"Brasil precisa se associar ao Cern", diz pesquisador
30 de setembro de 2014Um dos poucos brasileiros a participar da descoberta do bóson de Higgs, o professor Sérgio Novaes, do Instituto de Física Teórica da Unesp em São Paulo, continua a busca por partículas que expliquem do que é feito o Universo e como ele funciona.
O físico é um dos cerca de três mil pesquisadores do Cern, o centro europeu de pesquisas nucleares, que se dedicam a fazer experimentos com o maior acelerador de partículas do mundo – o Grande Colisor de Hádrons (LHC), instalado em Genebra, na Suíça.
Além de Novaes, outros 115 pesquisadores brasileiros atuam em quatro diferentes experimentos com o LHC. Em São Paulo, o físico coordena o Sprace (Centro Regional de Análises de São Paulo), projeto de computação de alto desempenho que faz o processamento e a simulação dos dados gerados pelo detector de partículas CMS (Solenoide de Múon Compacto), instalado no acelerador.
Em entrevista à DW, ele ressalta a importância de o governo concluir o processo de admissão do Brasil ao Cern, para se tornar o primeiro país latino-americano membro do centro internacional de pesquisas, que completou 60 anos na segunda-feira (29/09).
A entrada no Cern, que não é unanimidade entre a comunidade científica brasileira, ainda precisa ser aprovada pelo Congresso Nacional.
Deutsche Welle: Desde a descoberta do bóson de Higgs, em 2012, quais pesquisas sua equipe tem desenvolvido?
Sérgio Novaes :Nosso pessoal trabalha em duas áreas, principalmente. Chamamos de “pesquisa além do modelo padrão”. Tentamos verificar se há indícios de alguma física além daquela que já é conhecida. Outra área em que temos trabalhado é na colisão de heavy ions para reproduzir o que seriam as partículas do início do Universo.
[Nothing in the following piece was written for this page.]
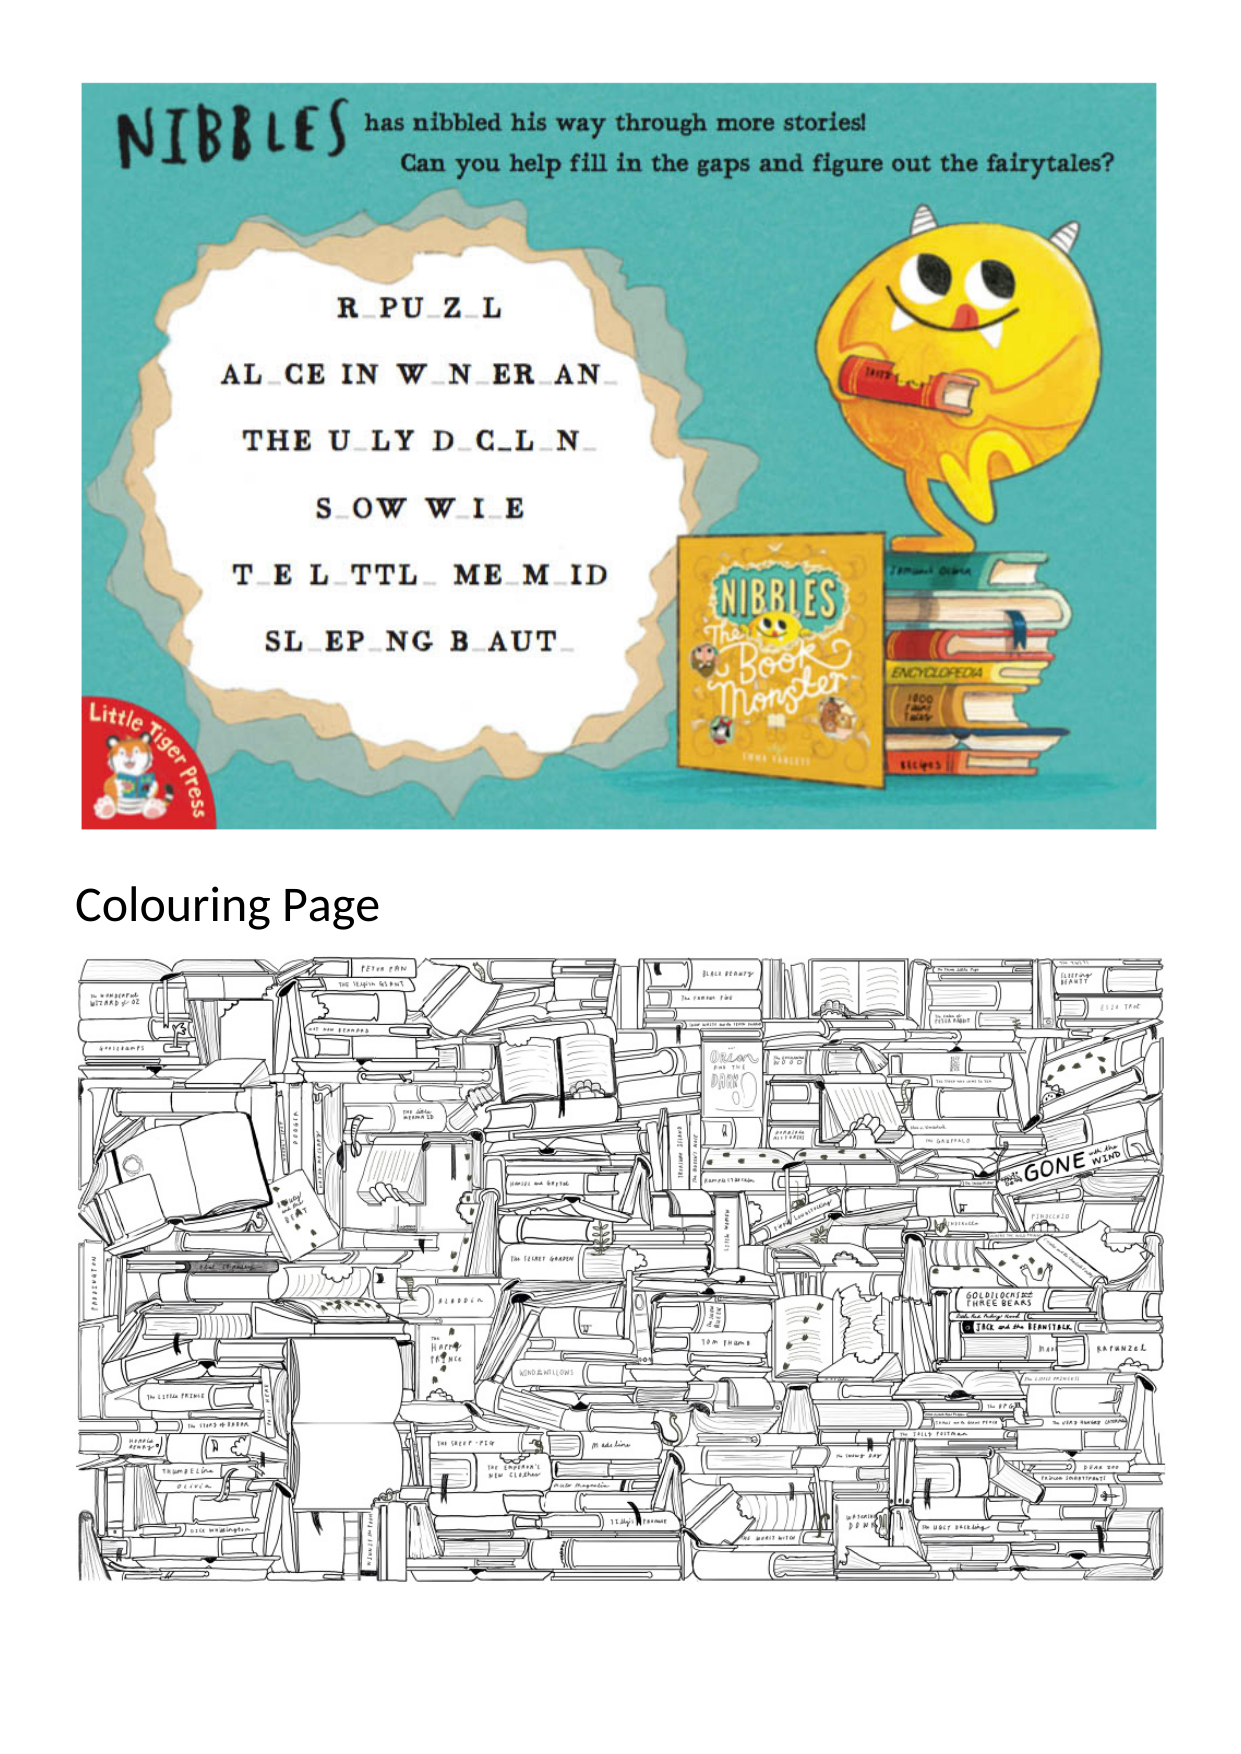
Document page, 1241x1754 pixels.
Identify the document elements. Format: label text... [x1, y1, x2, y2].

Qual é o nível de complexidade desses experimentos?
Lidamos com eventos muito raros num mar de coisas que não nos interessa. Extrair um sinal desse fundo é algo muito complicado. A quantidade de dados é enorme, e as técnicas de análise dos dados são muito complexas. Para lidar com eles é necessário montar uma estrutura computacional que abarca cerca de 200 centros em todo o mundo. Operamos um desses centros em São Paulo [Centro Regional de Análise de São Paulo, Sprace]. Para se ter ideia, a cada um trilhão de eventos que realizávamos aparecia um bóson de Higgs em meio a todas as outras partículas. E na parte de instrumentação, trabalhamos num, digamos, estado da arte, com alta tecnologia de pixels.
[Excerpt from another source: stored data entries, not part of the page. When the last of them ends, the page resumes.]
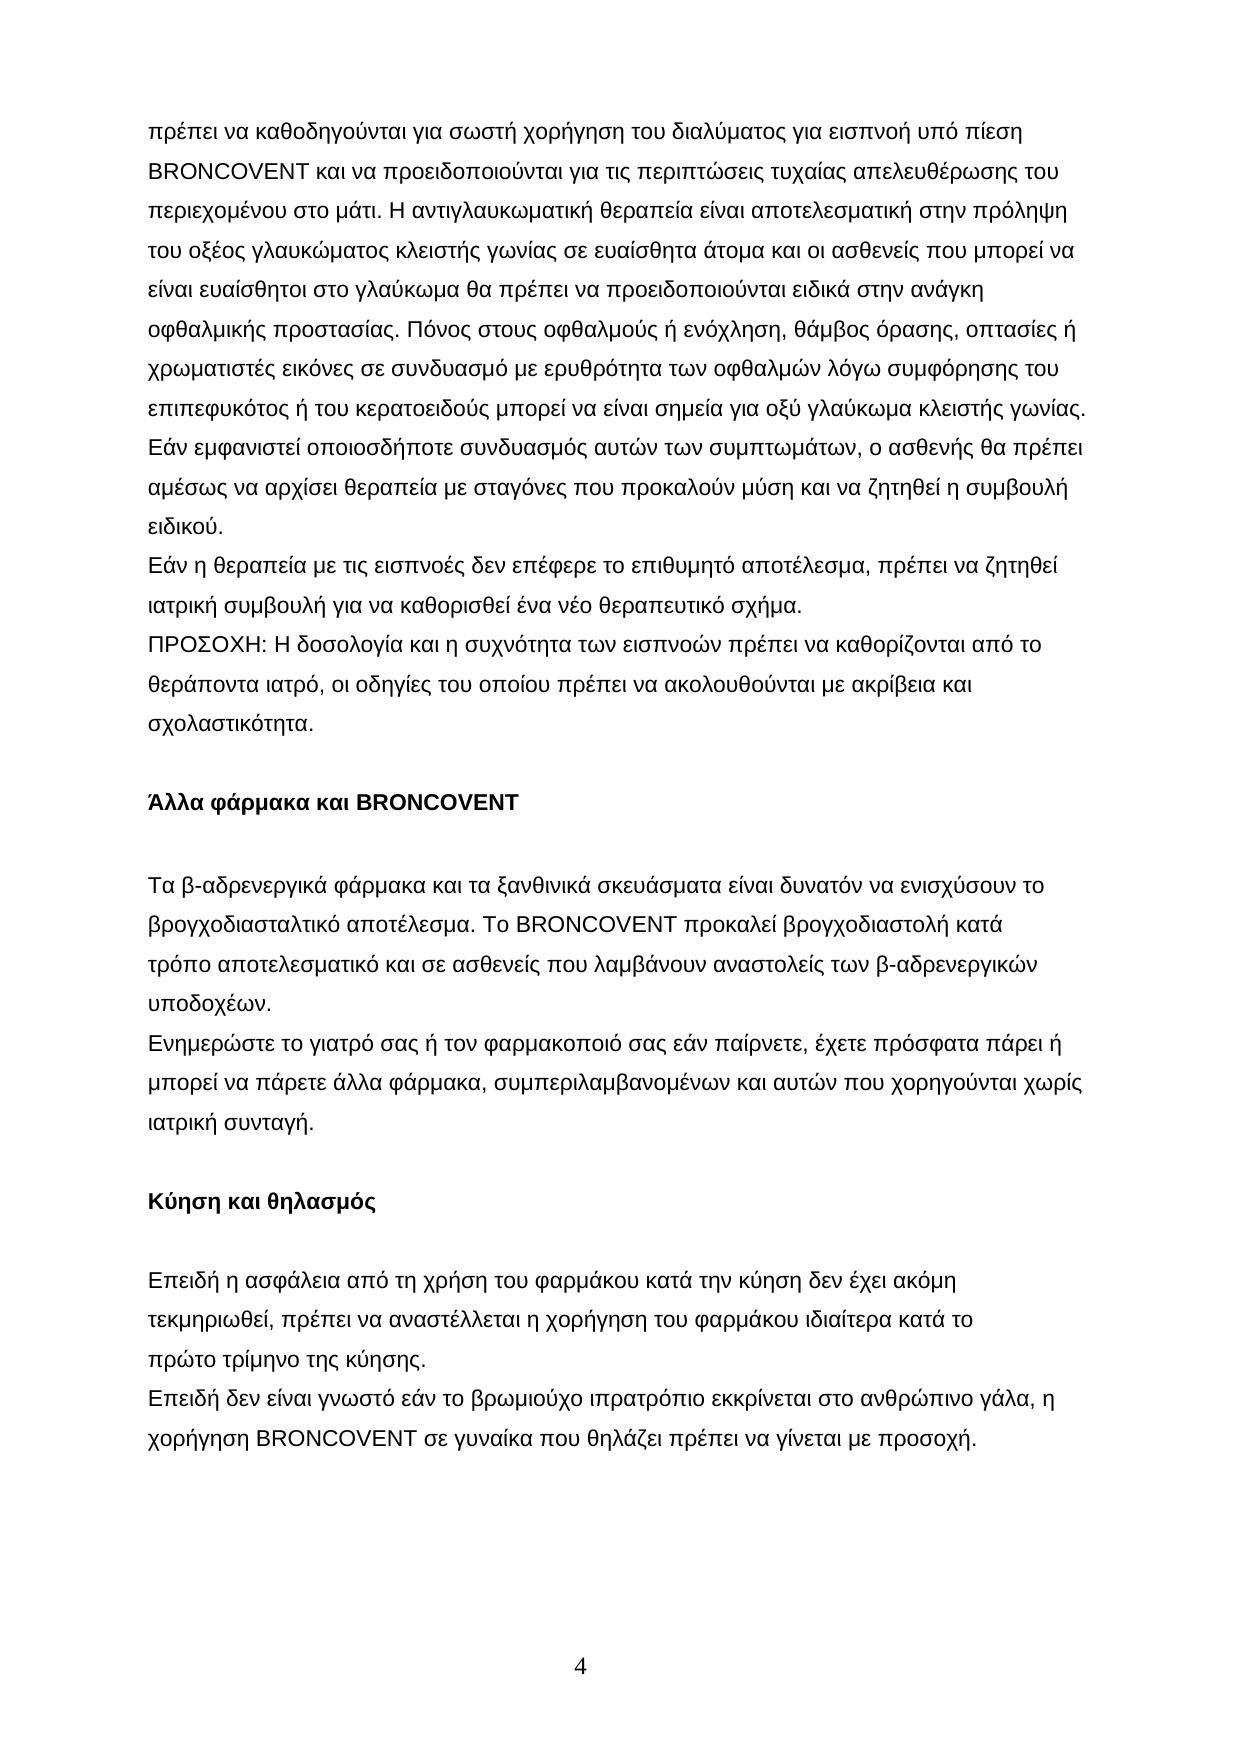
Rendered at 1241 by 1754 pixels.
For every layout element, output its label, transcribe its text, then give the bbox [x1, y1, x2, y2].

text χορήγηση BRONCOVENT σε γυναίκα που θηλάζει πρέπει να γίνεται με προσοχή. [148, 1424, 1092, 1451]
text Επειδή δεν είναι γνωστό εάν το βρωμιούχο ιπρατρόπιο εκκρίνεται στο ανθρώπινο γάλα, η [148, 1385, 1092, 1411]
text ΠΡΟΣΟΧΗ: Η δοσολογία και η συχνότητα των εισπνοών πρέπει να καθορίζονται από το [148, 631, 1092, 658]
text Εάν η θεραπεία με τις εισπνοές δεν επέφερε το επιθυμητό αποτέλεσμα, πρέπει να ζητηθεί [148, 552, 1092, 579]
text υποδοχέων. [148, 990, 1092, 1017]
text θεράποντα ιατρό, οι οδηγίες του οποίου πρέπει να ακολουθούνται με ακρίβεια και σχολαστικότητα. [148, 671, 1092, 737]
text βρογχοδιασταλτικό αποτέλεσμα. Το BRONCOVENT προκαλεί βρογχοδιαστολή κατά [148, 911, 1092, 938]
text πρέπει να καθοδηγούνται για σωστή χορήγηση του διαλύματος για εισπνοή υπό πίεση BRONCOVENT και να προειδοποιούνται για τις περιπτώσεις τυχαίας απελευθέρωσης του περιεχομένου στο μάτι. Η αντιγλαυκωματική θεραπεία είναι αποτελεσματική στην πρόληψη του οξέος γλαυκώματος κλειστής γωνίας σε ευαίσθητα άτομα και οι ασθενείς που μπορεί να είναι ευαίσθητοι στο γλαύκωμα θα πρέπει να προειδοποιούνται ειδικά στην ανάγκη οφθαλμικής προστασίας. Πόνος στους οφθαλμούς ή ενόχληση, θάμβος όρασης, οπτασίες ή χρωματιστές εικόνες σε συνδυασμό με ερυθρότητα των οφθαλμών λόγω συμφόρησης του επιπεφυκότος ή του κερατοειδούς μπορεί να είναι σημεία για οξύ γλαύκωμα κλειστής γωνίας. Εάν εμφανιστεί οποιοσδήποτε συνδυασμός αυτών των συμπτωμάτων, ο ασθενής θα πρέπει αμέσως να αρχίσει θεραπεία με σταγόνες που προκαλούν μύση και να ζητηθεί η συμβουλή ειδικού. [148, 118, 1092, 539]
text Κύηση και θηλασμός [148, 1188, 1092, 1214]
text τρόπο αποτελεσματικό και σε ασθενείς που λαμβάνουν αναστολείς των β-αδρενεργικών [148, 951, 1092, 977]
text πρώτο τρίμηνο της κύησης. [148, 1346, 1092, 1372]
text Ενημερώστε το γιατρό σας ή τον φαρμακοποιό σας εάν παίρνετε, έχετε πρόσφατα πάρει ή μπορεί να πάρετε άλλα φάρμακα, συμπεριλαμβανομένων και αυτών που χορηγούνται χωρίς ιατρική συνταγή. [148, 1030, 1092, 1135]
text Τα β-αδρενεργικά φάρμακα και τα ξανθινικά σκευάσματα είναι δυνατόν να ενισχύσουν το [148, 872, 1092, 898]
text Άλλα φάρμακα και BRONCOVENT [148, 789, 1092, 816]
text Επειδή η ασφάλεια από τη χρήση του φαρμάκου κατά την κύηση δεν έχει ακόμη [148, 1267, 1092, 1293]
text ιατρική συμβουλή για να καθορισθεί ένα νέο θεραπευτικό σχήμα. [148, 592, 1092, 618]
text τεκμηριωθεί, πρέπει να αναστέλλεται η χορήγηση του φαρμάκου ιδιαίτερα κατά το [148, 1306, 1092, 1332]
E qual é a importância do bóson de Higgs para as pesquisas que estão sendo desenvolvidas no momento?
De alguma forma, ele fecha um ciclo muito importante, que era o do modelo padrão. O bóson de Higgs foi colocado como uma proposta teórica aventada na década de 1960. Durante 40 anos, tentou-se buscar um mecanismo distinto para dar massa às partículas, mas com a descoberta do bóson de Higgs esse modelo se fecha. O fato de homem ter sido capaz de aventar matematicamente um mecanismo para dar massa às partículas é um grande exemplo da capacidade humana de interpretar a natureza com teoria e cálculo. No início, não havia nenhuma evidência da existência dessa partícula e, hoje, temos uma teoria bastante consistente. Continuamos a buscar evidências de que exista algo além da Física tradicional.
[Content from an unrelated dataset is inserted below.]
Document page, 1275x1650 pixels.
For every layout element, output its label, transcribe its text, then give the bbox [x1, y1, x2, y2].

E de que forma isso ajudaria a explicar a origem do Universo?
O pessoal vende “um pouco demais” essa ideia. Passar da realidade para a ficção é muito fácil.
Que outras partículas são analisadas?
Temos trabalhado na investigação de possíveis partículas pesadas que se manifestam no acelerador. Também é necessário mostrar como o bóson de Higgs se acopla às outras partículas. Isso ainda vai durar muito tempo. No ano que vem, a energia do acelerador será dobrada, o que irá ampliar a possibilidade de explorar a produção de partículas mais pesadas, que até agora não foram descobertas.
Qual a relevância desse trabalho no momento em que o Cern comemora 60 anos de atividades?
O Brasil colabora com o Cern há muitos anos. Um dos primeiros professores efetivamente contratados foi o físico exilado Roberto Salmeron, que liderou o grupo da Escola Politécnica de Paris no Cern. Houve interações entre teóricos, e o Brasil participou dos experimentos com o LEP [Grande Colisor de Elétrons e Prótons], o acelerador que antecedeu o LHC. A associação do Brasil com o Cern é duradoura e esperamos que ela se intensifique ainda mais. Discute-se há algum tempo a possibilidade de o Brasil se tornar um membro associado do Cern, o que pode revigorar essa interação. Depende do Brasil dar o próximo passo e encaminhar essa proposta ao Congresso Nacional.